Il y a énormément de personnes, célèbres ou non d’ailleurs qui ont commencé avec rien et qui sont soit devenues riches, soit célèbres soit tout simplement heureuses, alors que rien ni personne n’aurait pu prédir un destin pareil pour eux. Je considère moi-même être une personne chanceuse pour la simple et bonne raison que je suis née dans un pays développé, j’ai toujours eu à manger, je n’ai jamais eu de problème, j’ai pu faire des études, avoir du boulot, me construire dans un environnement équilibré, etc. Une personne qui est née en Afrique, par exemple, qui vit chaque jour avec la boule au ventre car elle n’est pas sure qu’elle aura à manger pour elle ou ses enfants ou qu’elle soit en sécurité et qu’elle sait que les chances pour s’échapper de cette vie son maigres, pour moi, ce n’est pas une personne chanceuse.
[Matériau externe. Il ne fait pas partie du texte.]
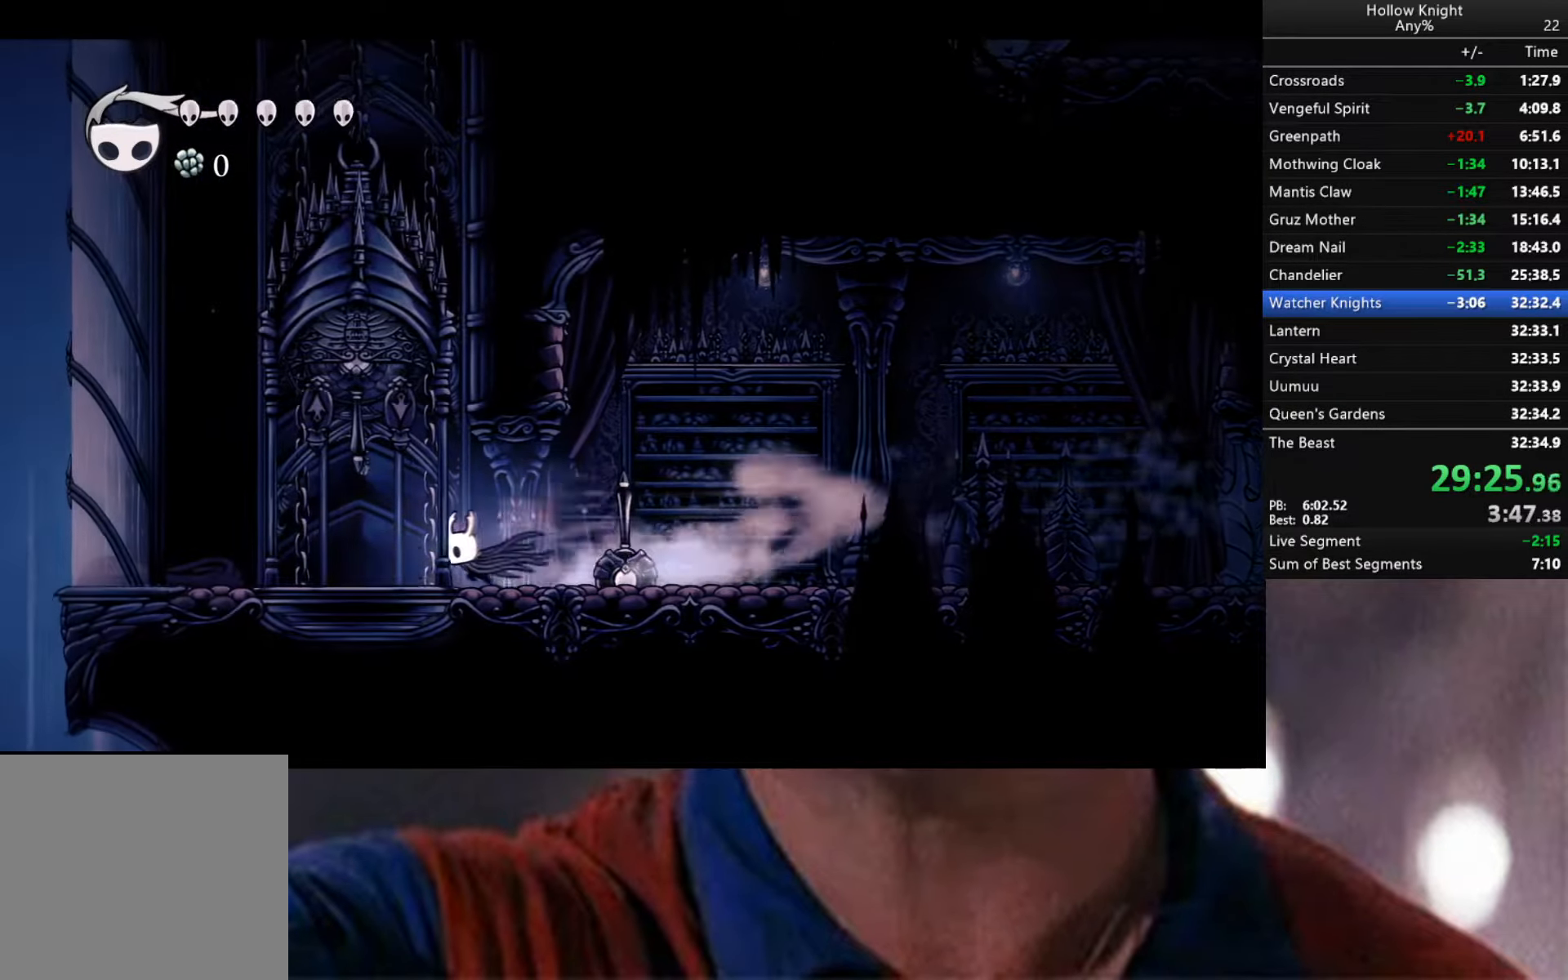
{"buttons": ["A"], "left_stick": "down-left", "right_stick": "center", "events": [[233, "R2", "up"], [283, "A", "down"]]}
Car souvent ces personnes ont beaucoup moins cette possibilité d’être responsable de leur vie, de leur avenir car elles ne peuvent pas quitter leur pays, ou quitter leur famille, quitter un certain régime politique, c’est extrêmement sensible et les gens dans les pays développés n’y prêtent que peu d’attention. Et je déplore cette situation, je me demande si un jour ce monde sera équitable et permettra au moins (au moins) que chacun ait assez pour se nourrir. Mais encore en 2018, nous sommes bien loin du compte et ça reste la norme, sans que personne s’en alarme plus que cela. (Sorry, je m’éloigne du sujet).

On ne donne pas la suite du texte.